Despite optimism over plan, no winners in sorry Greek tale

Analysis: Discussion has moved on to formulation of €53bn multi-annual bailout

As Greece enters a crucial 24 hours, and the possibility of a breakthrough seems imminent, the scale of the Greek catastrophe cannot be underestimated.

There are no winners in this sorry Greek tale.

Firstly, it must be remembered that just six months ago, there was talk of Greece exiting its four and a half year bailout and returning to private market funding.

Yes, the possibility of a third bailout was always in the background, but growth had returned, the government was returning a primary surplus, and Greece had even managed to raise some short-term cash in the private markets.

READ MORE

The most pessimistic scenario saw Greece returning to markets with the help of a precautionary credit line, or a short-term temporary third bailout before it followed Ireland and Portugal back to economic sovereignty.

Six months later, the IMF and European taxpayers are being asked to give Greece at least €53.5 billion in loans as part of a rescue programme lasting until 2018.

Thus while the latest proposals submitted by Greece suggest that Alexis Tsipras has capitulated to most of the demands proposed by creditors two weeks ago - including the most controversial requests on pensions and tax rates - this is not surprising.

The goal posts have changed since two weeks ago.
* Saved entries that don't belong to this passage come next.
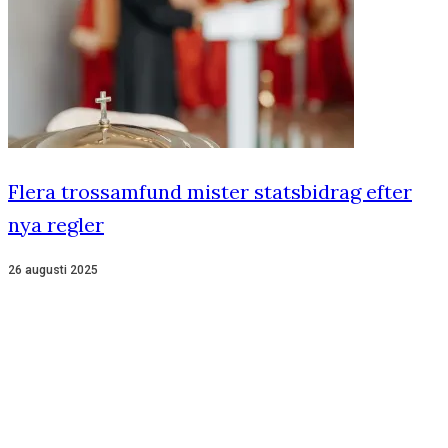
Flera trossamfund mister statsbidrag efter
nya regler
26 augusti 2025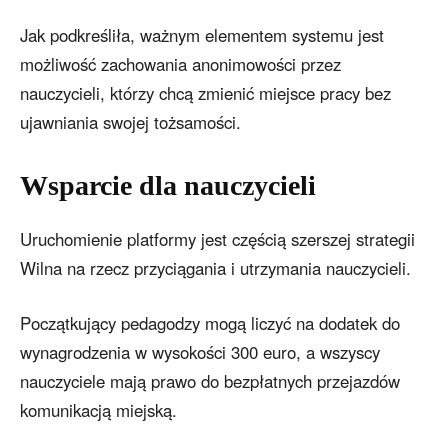
Jak podkreśliła, ważnym elementem systemu jest
możliwość zachowania anonimowości przez
nauczycieli, którzy chcą zmienić miejsce pracy bez
ujawniania swojej tożsamości.
Wsparcie dla nauczycieli
Uruchomienie platformy jest częścią szerszej strategii
Wilna na rzecz przyciągania i utrzymania nauczycieli.
Początkujący pedagodzy mogą liczyć na dodatek do
wynagrodzenia w wysokości 300 euro, a wszyscy
nauczyciele mają prawo do bezpłatnych przejazdów
komunikacją miejską.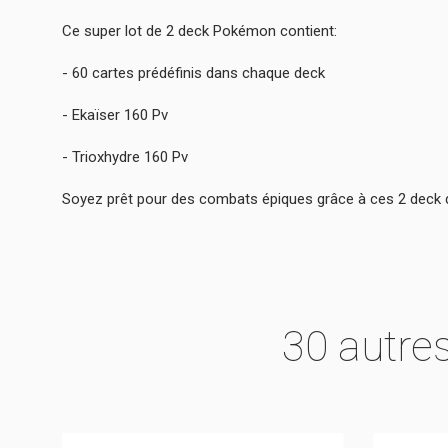
Ce super lot de 2 deck Pokémon contient:
- 60 cartes prédéfinis dans chaque deck
- Ekaïser 160 Pv
- Trioxhydre 160 Pv
Soyez prêt pour des combats épiques grâce à ces 2 deck de
30 autre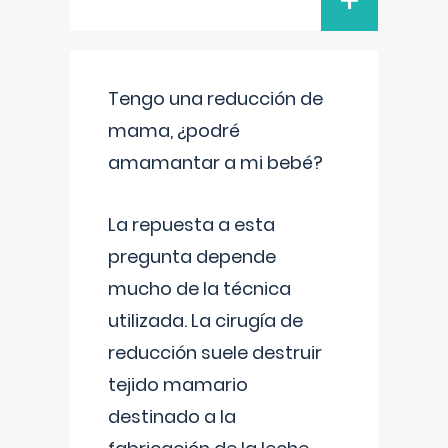
+
Tengo una reducción de
mama, ¿podré
amamantar a mi bebé?
La repuesta a esta
pregunta depende
mucho de la técnica
utilizada. La cirugía de
reducción suele destruir
tejido mamario
destinado a la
Back then, the negotiations were about extending the exiting second bailout, probably until the autumn.

Now with the expiration of the second programme last week, the discussion has become about formulating an entire new multi-billion and multi-annual bailout programme.

It is not surprising that Greece has to concede to changes on reforms - the surprise will be if the lenders don’t demand further measures in light of the fact that the economic needs of the country have deepened so dramatically over the last two weeks.

Politically, the last six months have been disastrous for Mr Tsipras. Elected on a promise to end austerity, he is now actively seeking a new bailout programme with more punishing terms than the last, shackling his country to a further three years of economic dependency.

Syriza’s dire mishandling of events since assuming power in Athens have directly contributed to the worsening economic situation in Greece, forcing Greece to ask for another bailout.

That No voters in last weekend’s referendum are now being told they must sign up to much harsher austerity measures that the Greek government had proposed last week, makes a mockery of the ballot.

There is also the broader political question of how Mr Tsipras, an avowed Marxist, can stand over a bailout programme based on further fiscal consolidation.

The only beacon of hope for the Greek Prime Minister is that he secures a significant debt writedown, something that is far from certain given resistance in most member states.

So who are the winners and losers in this protracted battle? Both sides have lost considerably. European taxpayers are now being asked to provide billions of euros in extra loans for Greece, though the fact that there is no debt writedown on the table at this point means that their current commitments to Greece appear safe.

Syriza has lost political credibility as it has delivered a more punishing programme for its citizens than it inherited and has yet to secure any commitments on debt write-off.

The biggest losers remain the Greek people who have been consistently failed by their politicians, both from the right and the left, and the EU institutions over the last six years.

Even TD Paul Murphy’s affection for Syriza seems to be under threat. In a Facebook post the Anti Austerity Alliance TD said that the left within Syriza should not be blackmailed. “The Greek people did not vote on Sunday to say No to one austerity programme, only to have another (possibly worse) programme forced upon them.”

Whatever the outcome of the negotiations over the next few days, the only certainty that Greece is facing years of further economic retrenchment in the coming years as the economic implications of the last few months are felt.